They discover why you smile when they smile at you and why you experience a negative emotion in front of a stressed person

by time news

When someone smiles at us, we tend to smile back, but if we spend time with someone who is angry or stressed, we end up absorbing these negative emotions. This tendency to align with the emotions of others is called emotional contagion and it is a basic form of empathy that has been programmed into our brains for thousands of years.

But this behavior It is not exclusive to humans. New data from the Gulbenkian Institute of Science (IGC) have confirmed that the mechanisms we use to synchronize emotions go back to the oldest group of vertebrates, fish.

In their most recent work, the IGC team led by Rui Oliveira has tried to understand whether, like humans and other mammals, zebrafish need oxytocin to adopt the emotions of others.

Experiments they have carried out have shown that when fish similar to those found in the wild see a school in distress, they mirror their behaviour.
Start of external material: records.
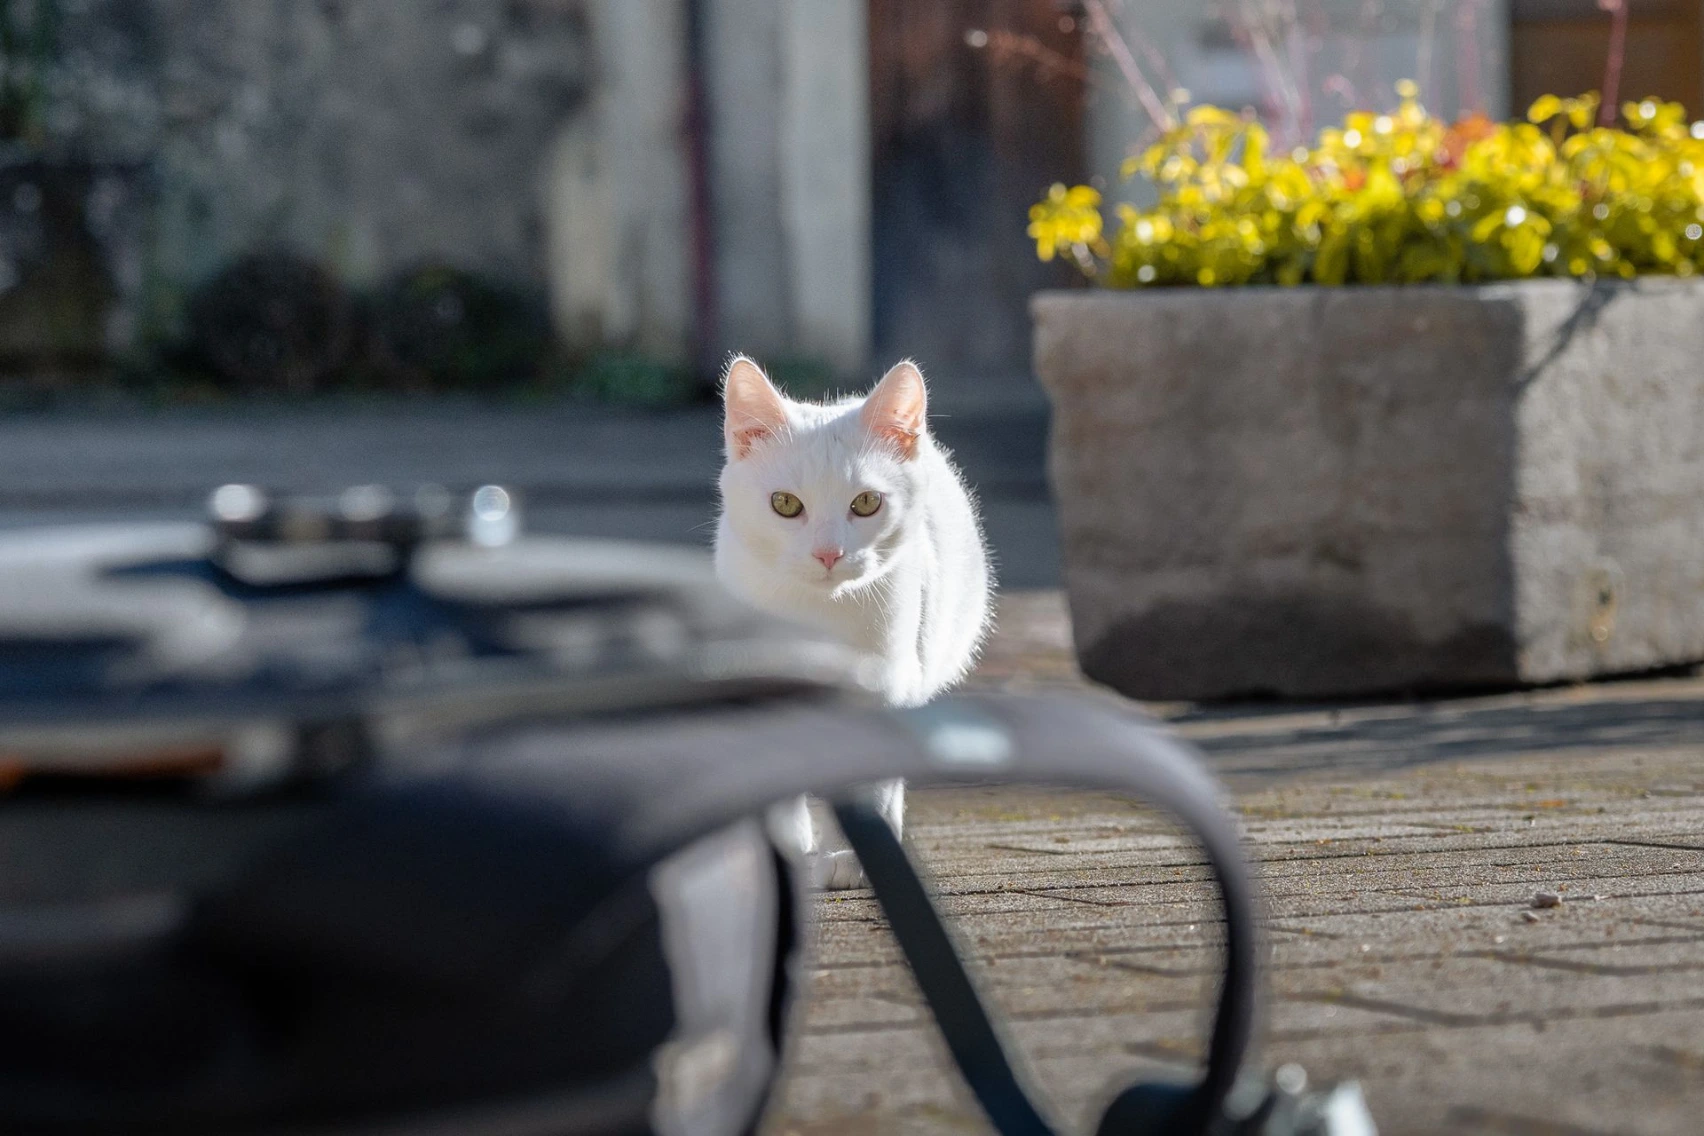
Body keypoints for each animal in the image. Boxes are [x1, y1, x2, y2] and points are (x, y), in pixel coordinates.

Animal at [714, 355, 994, 889]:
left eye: (866, 503)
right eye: (785, 503)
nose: (829, 553)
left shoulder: (882, 685)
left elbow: (871, 780)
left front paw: (854, 857)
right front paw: (790, 849)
On the other hand, fish with genetic alterations in oxytocin or its receptors continue to swim normally even when they see their congeners in danger. This demonstrates that this molecule is necessary to sow fearfor example, when one of the members of the school is injured.

“We found that these observers approach the endangered school even when it returns to swimming normally, while the mutated fish prefer to be close to the group that had always been in a neutral state. This means that, through oxytocin, zebrafish decodes e mimics the emotional state behind the movements of the neighboring bank and begins to behave in a similar way,” the experts have said.

But oxytocin isn’t the only common factor between fish and humans when it comes to emotional contagion. “For recognize and match emotionszebrafish use brain areas equivalent to some of those that humans also use for this purpose,” explained lead researcher Rui Oliveira.

This makes these fish the perfect model to study this social behavior and its neural mechanisms. In this way, these findings open the way to the understanding of how they affect the emotions of others and how this shapes well-being and that of society, with implications ranging from public health and politics to the marketing.